In the City of Ithaca’s fourth ward, which comprises West Campus and much of Collegetown, Jamison Moore ’04 and Peter Mack ’03 will be squaring off for one of the ward’s two Common Council seats.

Moore is running on the Democratic Party’s slate. Mack is running on the East Hill Unity Party slate, along with incumbent Joan Spielholz, who is running for the other fourth ward seat. Mack and Spielholz are both endorsed by Ithaca Mayor Alan Cohen ’81.

In interviews and in their political literature, Moore and Carolyn Peterson, the other Democratic candidate for the fourth ward, voice concern over urban sprawl and fair wages. They encourage smart growth, or promoting the reuse of current downtown commercial areas for new businesses. Both are endorsed by the Ithaca Living Wage Coalition.

Mack and Spielholz see encouragement of business in Ithaca as essential to keeping rent and property taxes down. Both seats are for two-year terms.

Derek Burrows ’03, running on the independent Collegetown party, is pitted against three-term incumbent Nancy Schuler, a democrat, for the fourth district on the Tompkins County Board of Representatives.
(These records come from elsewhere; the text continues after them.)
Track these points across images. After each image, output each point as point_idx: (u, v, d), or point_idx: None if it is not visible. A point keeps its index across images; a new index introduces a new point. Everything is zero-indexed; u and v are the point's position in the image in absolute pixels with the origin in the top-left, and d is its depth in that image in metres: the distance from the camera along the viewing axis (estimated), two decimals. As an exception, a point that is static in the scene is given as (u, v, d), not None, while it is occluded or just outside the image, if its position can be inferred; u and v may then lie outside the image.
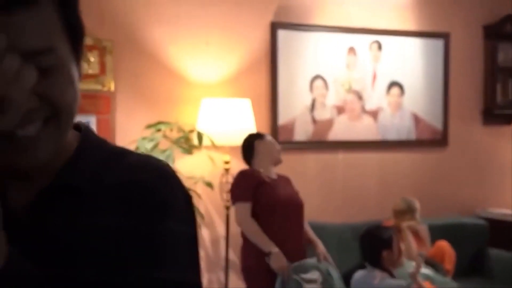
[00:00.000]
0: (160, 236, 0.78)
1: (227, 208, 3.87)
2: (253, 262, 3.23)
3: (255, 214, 3.21)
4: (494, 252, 4.50)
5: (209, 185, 3.73)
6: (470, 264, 4.49)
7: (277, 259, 3.06)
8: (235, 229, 3.84)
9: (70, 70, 0.75)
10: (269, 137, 3.47)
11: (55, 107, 0.73)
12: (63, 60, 0.74)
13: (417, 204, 4.07)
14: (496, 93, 4.94)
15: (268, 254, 3.08)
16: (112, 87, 3.76)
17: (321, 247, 3.34)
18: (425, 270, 3.72)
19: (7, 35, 0.66)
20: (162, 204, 0.80)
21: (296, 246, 3.27)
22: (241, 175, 3.32)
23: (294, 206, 3.32)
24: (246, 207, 3.19)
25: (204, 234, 4.01)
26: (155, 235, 0.78)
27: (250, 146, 3.42)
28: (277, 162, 3.42)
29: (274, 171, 3.41)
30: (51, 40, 0.72)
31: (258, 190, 3.23)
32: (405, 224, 4.00)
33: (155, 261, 0.77)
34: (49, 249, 0.76)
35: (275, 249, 3.07)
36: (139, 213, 0.78)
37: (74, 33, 0.77)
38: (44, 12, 0.71)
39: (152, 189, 0.80)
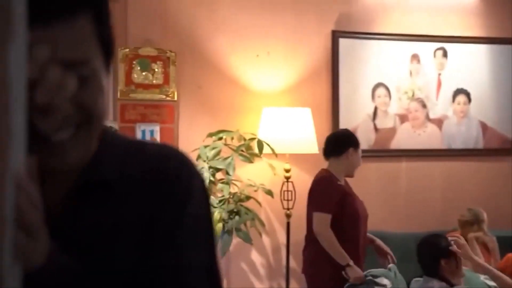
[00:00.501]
0: (186, 221, 0.84)
1: (288, 216, 3.88)
2: (321, 269, 3.25)
3: (337, 224, 3.20)
4: None
5: (269, 193, 3.75)
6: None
7: (355, 271, 3.12)
8: (295, 237, 3.86)
9: (102, 81, 0.80)
10: (360, 149, 3.42)
11: (88, 114, 0.78)
12: (96, 71, 0.79)
13: (485, 215, 3.95)
14: None
15: (346, 266, 3.12)
16: (176, 97, 3.86)
17: (384, 245, 3.37)
18: (491, 282, 3.59)
19: (49, 46, 0.72)
20: (186, 190, 0.85)
21: (363, 255, 3.33)
22: (327, 184, 3.27)
23: (365, 217, 3.35)
24: (327, 218, 3.19)
25: (264, 242, 4.04)
26: (182, 220, 0.84)
27: (342, 148, 3.35)
28: (352, 176, 3.42)
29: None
30: (88, 52, 0.78)
31: (342, 202, 3.23)
32: (471, 235, 3.88)
33: (183, 245, 0.83)
34: (84, 242, 0.81)
35: (351, 262, 3.13)
36: (166, 200, 0.84)
37: (107, 46, 0.82)
38: (81, 26, 0.76)
39: (176, 176, 0.86)
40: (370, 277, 3.14)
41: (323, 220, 3.19)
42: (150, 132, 3.76)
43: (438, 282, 2.83)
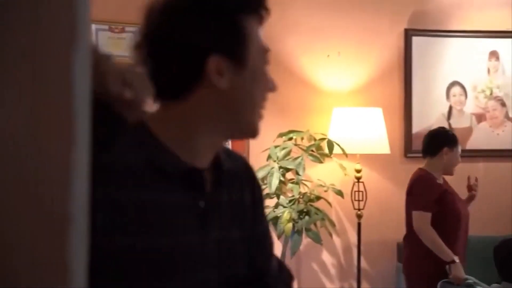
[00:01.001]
0: (263, 201, 1.18)
1: (359, 216, 3.85)
2: (419, 269, 3.23)
3: (438, 223, 3.16)
4: None
5: (340, 193, 3.74)
6: None
7: (458, 269, 3.09)
8: (366, 237, 3.83)
9: None
10: (459, 147, 3.35)
11: None
12: None
13: None
14: None
15: (451, 262, 3.09)
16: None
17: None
18: None
19: None
20: (257, 179, 1.19)
21: (464, 256, 3.27)
22: (424, 183, 3.26)
23: (466, 216, 3.31)
24: (427, 216, 3.16)
25: (335, 242, 4.02)
26: (262, 201, 1.17)
27: (436, 148, 3.30)
28: (450, 174, 3.37)
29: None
30: None
31: (441, 200, 3.20)
32: None
33: (265, 217, 1.23)
34: (219, 218, 1.04)
35: (457, 258, 3.10)
36: (250, 187, 1.14)
37: None
38: None
39: (251, 170, 1.18)
40: (471, 281, 3.07)
41: (422, 218, 3.17)
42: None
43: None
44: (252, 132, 1.09)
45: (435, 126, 4.13)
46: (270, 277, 1.13)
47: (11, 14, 0.60)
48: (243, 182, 1.12)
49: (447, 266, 3.09)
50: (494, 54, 4.28)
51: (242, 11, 0.99)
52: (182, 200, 0.99)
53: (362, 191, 3.85)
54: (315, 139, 3.74)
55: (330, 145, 3.65)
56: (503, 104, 4.28)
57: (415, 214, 3.19)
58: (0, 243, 0.58)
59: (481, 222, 4.17)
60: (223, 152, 1.09)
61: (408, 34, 4.15)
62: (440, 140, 3.31)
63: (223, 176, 1.05)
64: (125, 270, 0.91)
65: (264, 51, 1.06)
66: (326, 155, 3.70)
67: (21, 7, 0.61)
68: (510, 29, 4.26)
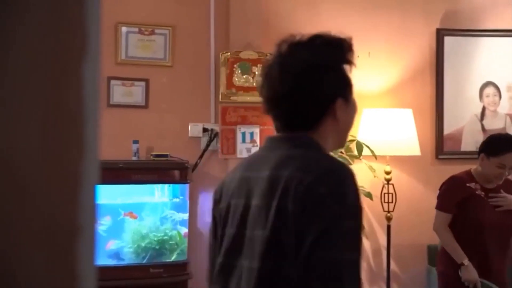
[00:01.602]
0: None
1: (388, 219, 3.82)
2: (447, 269, 3.17)
3: (456, 226, 3.10)
4: None
5: (369, 195, 3.70)
6: None
7: (468, 271, 3.03)
8: (396, 240, 3.79)
9: None
10: (502, 159, 3.02)
11: None
12: None
13: None
14: None
15: (461, 265, 3.04)
16: (272, 99, 3.90)
17: None
18: None
19: None
20: None
21: (498, 269, 3.11)
22: (451, 183, 3.17)
23: (496, 227, 3.08)
24: (445, 217, 3.12)
25: (365, 244, 3.99)
26: None
27: (479, 151, 3.13)
28: (490, 182, 3.11)
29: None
30: None
31: (464, 204, 3.10)
32: None
33: None
34: None
35: (467, 261, 3.03)
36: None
37: None
38: None
39: None
40: (485, 284, 3.02)
41: (440, 218, 3.13)
42: (250, 134, 3.84)
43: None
44: (343, 146, 1.53)
45: (467, 128, 4.08)
46: None
47: (26, 26, 0.61)
48: None
49: (459, 270, 3.03)
50: None
51: (345, 62, 1.37)
52: None
53: (391, 193, 3.81)
54: (344, 141, 3.72)
55: (359, 146, 3.62)
56: (538, 104, 4.18)
57: (436, 212, 3.16)
58: (9, 253, 0.59)
59: None
60: None
61: (440, 34, 4.09)
62: (483, 145, 3.15)
63: None
64: None
65: (352, 92, 1.41)
66: (355, 157, 3.68)
67: (37, 20, 0.62)
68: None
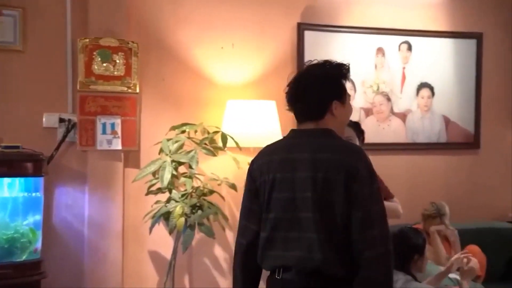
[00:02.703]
0: None
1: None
2: None
3: None
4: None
5: (233, 187, 3.70)
6: (504, 269, 4.36)
7: None
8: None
9: None
10: None
11: None
12: None
13: (447, 209, 3.98)
14: (531, 95, 4.80)
15: None
16: (138, 89, 3.77)
17: None
18: (453, 275, 3.62)
19: None
20: None
21: None
22: None
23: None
24: None
25: (228, 236, 3.99)
26: None
27: None
28: None
29: None
30: None
31: None
32: (433, 228, 3.91)
33: None
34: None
35: None
36: None
37: None
38: None
39: None
40: None
41: None
42: (111, 125, 3.67)
43: (403, 275, 2.83)
44: (342, 134, 2.09)
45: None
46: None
47: None
48: None
49: None
50: (380, 51, 4.43)
51: (344, 77, 2.08)
52: None
53: (255, 185, 3.84)
54: (208, 132, 3.68)
55: (224, 138, 3.60)
56: (389, 99, 4.44)
57: None
58: None
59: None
60: None
61: (301, 28, 4.19)
62: None
63: None
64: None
65: (348, 96, 2.10)
66: (220, 149, 3.65)
67: None
68: (395, 27, 4.43)
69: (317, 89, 2.03)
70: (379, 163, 4.35)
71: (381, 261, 1.84)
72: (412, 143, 4.49)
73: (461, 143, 4.64)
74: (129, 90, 3.74)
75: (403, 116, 4.47)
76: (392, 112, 4.43)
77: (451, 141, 4.60)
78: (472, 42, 4.66)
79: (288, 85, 2.12)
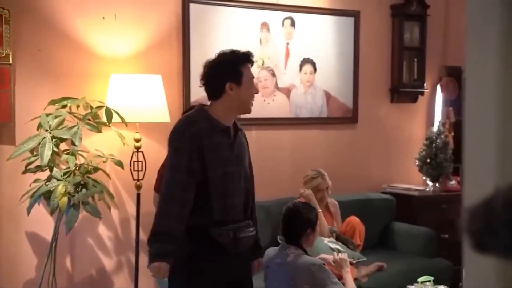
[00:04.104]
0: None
1: (138, 187, 3.74)
2: None
3: None
4: (399, 226, 4.66)
5: (119, 164, 3.57)
6: (378, 237, 4.63)
7: None
8: (145, 208, 3.73)
9: None
10: None
11: None
12: None
13: (326, 176, 4.08)
14: (403, 72, 5.08)
15: None
16: (11, 60, 3.49)
17: None
18: (335, 245, 3.78)
19: None
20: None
21: None
22: None
23: None
24: None
25: (113, 214, 3.86)
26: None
27: None
28: None
29: None
30: None
31: None
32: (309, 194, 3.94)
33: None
34: (238, 146, 2.56)
35: None
36: (246, 139, 2.68)
37: None
38: None
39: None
40: None
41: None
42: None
43: (295, 248, 2.89)
44: (246, 111, 2.58)
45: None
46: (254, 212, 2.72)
47: None
48: (243, 135, 2.63)
49: None
50: (265, 26, 4.45)
51: (242, 63, 2.49)
52: (224, 140, 2.48)
53: (141, 161, 3.74)
54: (91, 107, 3.51)
55: (109, 113, 3.45)
56: (273, 74, 4.49)
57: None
58: None
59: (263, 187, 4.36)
60: (237, 121, 2.58)
61: (186, 1, 4.09)
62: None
63: (238, 130, 2.57)
64: (215, 187, 2.45)
65: (250, 78, 2.52)
66: (104, 124, 3.50)
67: None
68: (277, 2, 4.46)
69: (211, 73, 2.49)
70: (264, 137, 4.47)
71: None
72: (296, 117, 4.59)
73: (341, 117, 4.81)
74: (1, 61, 3.46)
75: (287, 91, 4.54)
76: (276, 87, 4.49)
77: (332, 115, 4.76)
78: (350, 20, 4.82)
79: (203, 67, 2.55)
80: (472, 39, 0.86)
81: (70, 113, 3.46)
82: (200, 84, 2.53)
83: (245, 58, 2.50)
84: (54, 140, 3.32)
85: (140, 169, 3.73)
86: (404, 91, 5.08)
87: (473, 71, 0.88)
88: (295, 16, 4.55)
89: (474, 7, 0.85)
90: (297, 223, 2.92)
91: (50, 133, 3.32)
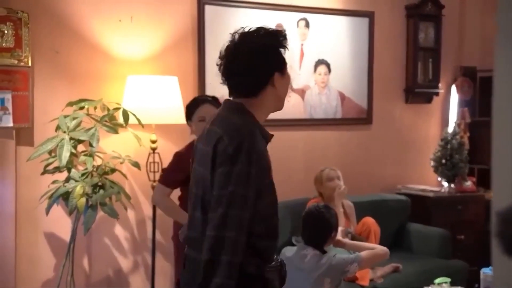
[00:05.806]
0: None
1: (154, 188, 3.76)
2: (176, 234, 3.19)
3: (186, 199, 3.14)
4: (414, 226, 4.65)
5: (136, 165, 3.60)
6: (393, 238, 4.62)
7: None
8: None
9: None
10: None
11: None
12: None
13: (339, 172, 4.07)
14: (418, 72, 5.06)
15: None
16: (30, 62, 3.53)
17: None
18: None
19: None
20: None
21: None
22: (176, 161, 3.20)
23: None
24: (166, 190, 3.17)
25: (130, 215, 3.89)
26: None
27: (188, 116, 3.20)
28: None
29: None
30: None
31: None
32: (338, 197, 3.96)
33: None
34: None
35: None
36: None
37: None
38: None
39: None
40: None
41: (162, 191, 3.24)
42: (1, 100, 3.42)
43: (312, 249, 2.90)
44: (280, 109, 1.96)
45: (227, 96, 4.19)
46: None
47: None
48: None
49: None
50: (279, 27, 4.45)
51: (281, 46, 1.88)
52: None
53: (157, 162, 3.76)
54: (108, 109, 3.53)
55: (125, 115, 3.48)
56: (288, 75, 4.49)
57: (157, 185, 3.30)
58: None
59: (276, 188, 4.36)
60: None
61: (201, 2, 4.11)
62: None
63: None
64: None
65: (286, 68, 1.91)
66: (121, 126, 3.52)
67: None
68: (294, 3, 4.47)
69: (253, 62, 1.82)
70: (279, 138, 4.43)
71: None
72: (310, 119, 4.60)
73: (355, 118, 4.81)
74: (21, 63, 3.50)
75: (301, 92, 4.55)
76: (291, 88, 4.50)
77: (346, 116, 4.76)
78: (365, 21, 4.82)
79: (220, 57, 1.92)
80: (502, 40, 0.86)
81: (88, 114, 3.49)
82: (230, 78, 1.90)
83: (285, 39, 1.88)
84: (72, 141, 3.35)
85: (156, 170, 3.75)
86: (419, 91, 5.07)
87: (502, 72, 0.88)
88: (310, 17, 4.56)
89: (505, 9, 0.85)
90: (321, 228, 2.93)
91: (68, 134, 3.35)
Burrows hopes to bring student representation to the county board for the first time. His main concern, in addition to bringing a student voice to the board, is to retain sales tax dollars by encouraging responsible growth in the county and to manage the budget more responsibly. “We have suffered from eight years of mismanagement and poor planning. Tax hikes are imminent to head off pressure to the budget.”

Schuler, having served on the board for 12 years, is looking to build on her work in office this coming term, by extending public transportation service between Collegetown and downtown Ithaca and coordinating with the county health department to make restaurants safer, she said.

As far as meeting pressing budget concerns, Schuler added, “Money has to come from somewhere. … I am looking forward to working with the University in figuring out a sort of payment in lieu of property tax [which Cornell does not pay, due to its tax exempt non-profit status].”

In the North Campus and Fall Creek area, home to approximately 3,000 freshmen and over 20 fraternities and sororities, Daniel Cogan, a Cornell researcher on the Democratic Party slate and William Korherr, running as part of the Fall Creek Progress and Development Party, vie for the Fifth Ward seat.

Cogan wants to focus “on trying to encourage development as much as possible in already built up places of the city — students and everyone here should get basic needs met without having to depend on a car,” he said. Cogan considers himself one of the few critics to stand up to the “current administration which has subverted the democratic process. … The Common Council has fallen in step behind [the mayor], and, with certain exceptions, people haven’t tried to restrain his power grab,” Cogan added.

Korherr — who could not be reached for comment — is in favor of national chains moving into the city more aggressively in the Southwest area near Buttermilk Falls park, downtown, and in the West End. Korherr sees this as necessary to stem the flow of sales tax dollars to locations outside of Tompkins County.